#393: M.I.A., "Kala" (2007)

“A sense of belonging.” A phrase used so often, yet honestly, I don’t even know what it means, or if it even means something good. When did “belonging” become synonymous with the idea of comfort?

For some, knowing what really belongs to you, or what you belong to, is something that only becomes clear once someone forcibly takes it away. What really awakens the anger and passion can be not just someone taking it away, but someone taking what’s yours, then making it “theirs.” The struggle that then ensues, to take back what was once yours, without the feeling of a need to make friends along the way—now that’s a feeling.

It was early on in my childhood that I came around to understanding what I belonged to. A child of immigrants, born and raised in a small town in South Carolina in the early 90s, there was no lack of opportunity to be reminded of my “other-ness”. My fierce mother made sure that though our peers didn’t see us as one of them, as Americans, we would learn and know exactly what it meant to be Nepali.

Perhaps it was a false sense of belonging that Maya Arulpragasam felt, successful internationally due to the amazing response to her first album, Arular, and settled and comfortable at her second home in Brooklyn. So one can imagine the rush of anger and confusion that flooded her mind when she couldn’t even pass through a security clearance at the U.S. embassy to obtain re-entry access to return to her adopted home.

For any kid educated in American public schools, the concept of colonization is taught under very rosy pretenses. It’s what the British did to us Americans, they’d say. And proudly, they’d follow: we knew better. We declared our independence.

But colonization still happens, Those who were colonized are doing the colonizing. It’s seeped through land, and now materializes in fashion, music, language, food, design—you name it.

Something as small as tika, a cultural adornment worn by men and women alike in the Hindu community, to signify a “third eye” representing spiritual sight, has been neatly packaged by Western capitalism. It’s flashy, it’s oh-so-exotic. Give it six months and the entire capitalist food chain will soon present its finished product to your nearest Urban Outfitters: a pack of colorful and glittery, stick-on tika for only $9.99. Kind of ironic to think that it was probably processed in some discrete factory, shy of any labor codes, tucked away in a street corner in Mumbai.

Next thing you know, it’s 1996 and Gwen Stefani is wearing one on stage, and I’m confused.

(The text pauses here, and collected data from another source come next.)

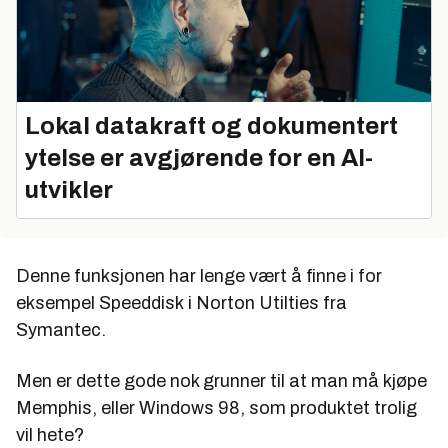
Lokal datakraft og dokumentert
ytelse er avgjørende for en AI-
utvikler
Denne funksjonen har lenge vært å finne i for
eksempel
Speeddisk
i Norton Utilties fra
Symantec.
Men er dette gode nok grunner til at man må kjøpe
Memphis, eller Windows 98, som produktet trolig
vil hete?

So what is Kala to me? It’s what I think Kala was to M.I.A.: an angry and emotional response to the colonization of sound, of the culture of the global south. It’s a big fuck-you to the first world authorities that tried to colonize her and limit her movement. But, most importantly, it is an act of reclaiming what belongs to her, and what gives a sense of belonging to me.

Big on the underground / What's the point of knocking me down? / Everybody knows / I'm already good on the ground.

The quick tabla beats in “Bird Flu” and the sampling of an old Bollywood film in the album’s “Jimmy,” paired with a flash of soca, creates a spiraling record that showcases sounds proudly put together by contributing DJS and instrumentalists, and M.I.A. herself, who all tapped into their version of belonging to create belonging for listeners like me. It’s comfort in all the right ways.

“Kala” means “art” in Sanskrit, but then again language is a curious thing. Translating can be tricky: how can you derive the purest meaning of what a word means in another language that perhaps cannot even grasp the idea for which it stands? The closest interpretation I can come up with is a “melodious expansion of the eternal potencies of the fine arts.”

Kala itself is more than just a piece of art—it is a symbol of the eternal nature of the global south’s music and culture, and M.I.A.’s appropriately abrupt, angry, and enlightening call to the world to wake up and reclaim what was once ours.

I wonder if all those kids yelling the lyrics to “Paper Planes” in the club on a Friday night know that.